早期発見・早期治療で生活の質(QOL)を守ります
大腸がんは、内視鏡検査によって早期のがんまたは、前がん病変のポリープの段階で発見することができます。また、発見時にはその場で病変を切除することができるので、大腸がんの根治・予防が可能となります。大腸がんは病状が進行すると、生活の質を大きく低下させてしまいます。そのため、初期段階で発見することが非常に重要です。初期症状がほとんどないことから、大腸がん予防や早期発見のために、40歳以上になりましたら定期的に検査を受けることをおすすめしています。
大腸ポリープ切除
大腸ポリープ切除治療は、日帰り手術が可能なので入院する必要がありません。大腸内視鏡検査中に発見した病変は、その場で切除できるので検査と治療が1回で済みます。検査後はそのまま帰宅できるので、事前の下剤服用や食事制限なども1回で済むので患者さんの負担もありません。摘出した組織は生検を行い、確定診断が可能です。切除は、5~10分の短時間で終了します。ただし、病変が大きい場合やポリープの数が多い場合は、検査とは別日の切除治療或いは入院治療が必要になることがあります。その場合、提携する専門医療機関をご紹介しています。
ポリペクトミー
ワイヤー状のスネアによって高周波電流で焼き切る手法です。内視鏡スコープの先からスネアを出してポリープに引っかけて締め付け、高周波電流で切除していきます。通電しているので、電気メスと同じように止血効果があります。周辺組織に熱が伝わってしまうと、炎症や出血・穿孔などの合併症のリスクがあるとされています。
コールドポリペクトミー
スネアでポリープを締め付けて切除する手法です。ポリペクトミーとは異なり、高周波通電を行わないので、切除直後の出血はありますが次第に止まります。周辺への熱ダメージがないため、合併症リスクを最小限に抑えることが可能です。
内視鏡的粘膜切除術(EMR)
平坦なポリープにはスネアを掛けられないので、この場合は内視鏡的粘膜切除術を用います。ポリープ下の粘膜下層に生理食塩水を注入することでポリープを持ち上げます。
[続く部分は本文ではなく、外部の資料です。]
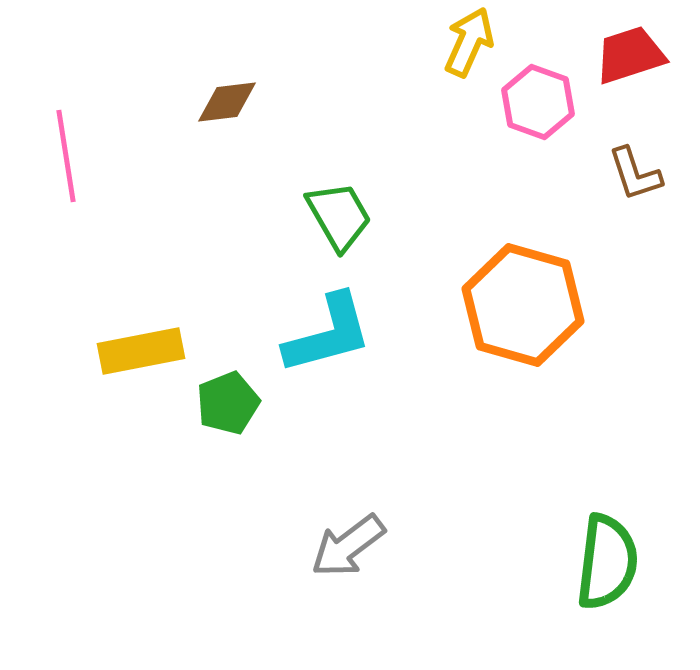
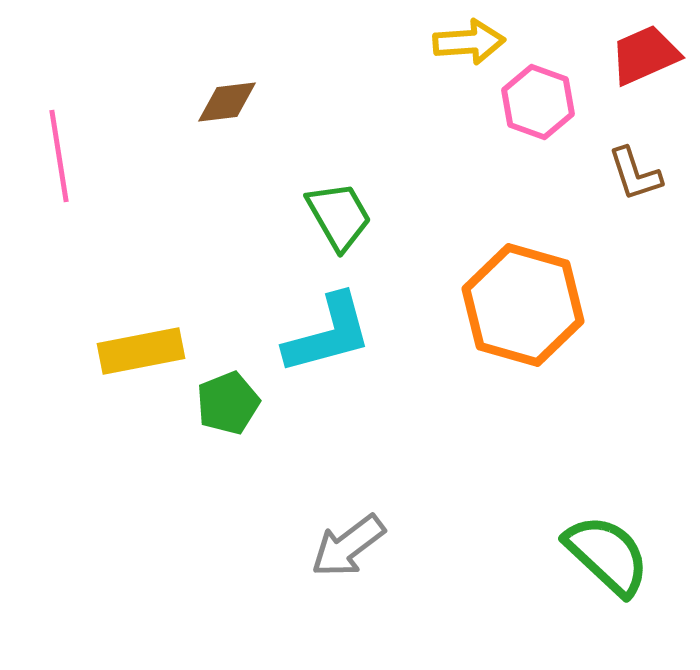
yellow arrow: rotated 62 degrees clockwise
red trapezoid: moved 15 px right; rotated 6 degrees counterclockwise
pink line: moved 7 px left
green semicircle: moved 7 px up; rotated 54 degrees counterclockwise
持ち上がったポリープにスネアを掛け、高周波通電を行い切除します。ポリープの下には生理食塩水があるので、通電しても患部周辺や深部に熱ダメージがなくポリープを切除することが可能です。
全周切開内視鏡的粘膜切除術
平坦なポリープで大きさが20㎜ほどの大きなポリープの場合に用いられる手法です。スネアを掛けやすいように、ポリープ下の粘膜下層に生理食塩水を注入します。持ち上がったポリープに、スネアの先端2㎜ほどを出し、粘膜を内視鏡的粘膜下層剥離術の要領で切開し、スネアを掛けやすくします。さらに生理食塩水を追加注入し、スネアをポリープに
ひっかけて高周波通電して切除していきます。全周切開内視鏡的粘膜切除術によって、ほぼ確実に遺残なく一括に切除が可能です。創部が大きいためにクリップを用いて閉鎖します。
ポリープ切除後の注意点
ポリープの切除手術治療は、検査時に発見した場合はその場で行えること、また日帰りで受けられるので患者さんの負担が最小限で済みます。手術後は、安静にしていただくことに加えて数日間いくつかの制限があります。検査からそのまま切除になる場合もあるので、検査日を決める際にはお仕事や旅行などのスケジュールを考慮してお決めください。
手術後の制限は以下の通りです。
食事 | 手術当日は油っぽいもの・香辛料などの刺激物は避けましょう |
---|---|
入浴 | 手術当日はシャワーのみで、翌日から入浴が可能です |
飲酒 | 医師が指定した期間は飲酒を控えましょう |
運動 | 激しい運動や腹圧がかかる運動は控えましょう |
旅行・出張 | 長距離の移動は負担が大きく、緊急時の処置が遅れる危険性があるので控えてください。気圧変化が大きい飛行機での旅行・出張も出血リスクが高いので控えてください。検査後1週間は遠方への外出を控えるようスケジュールを調整してください。 |
令和4年4月に診療報酬の改定があり、当院では大腸ポリープ切除手術をより安全に行えるよう、短期滞在手術等基本料1の施設基準を取得しております。手術当日の費用はやや増えますが、看護師の増員や回復室での処置・対応などより安全に手術ができる体制を整えておりますので、ご理解の程宜しくお願い致します。
*検査のみの場合の負担増加はありません。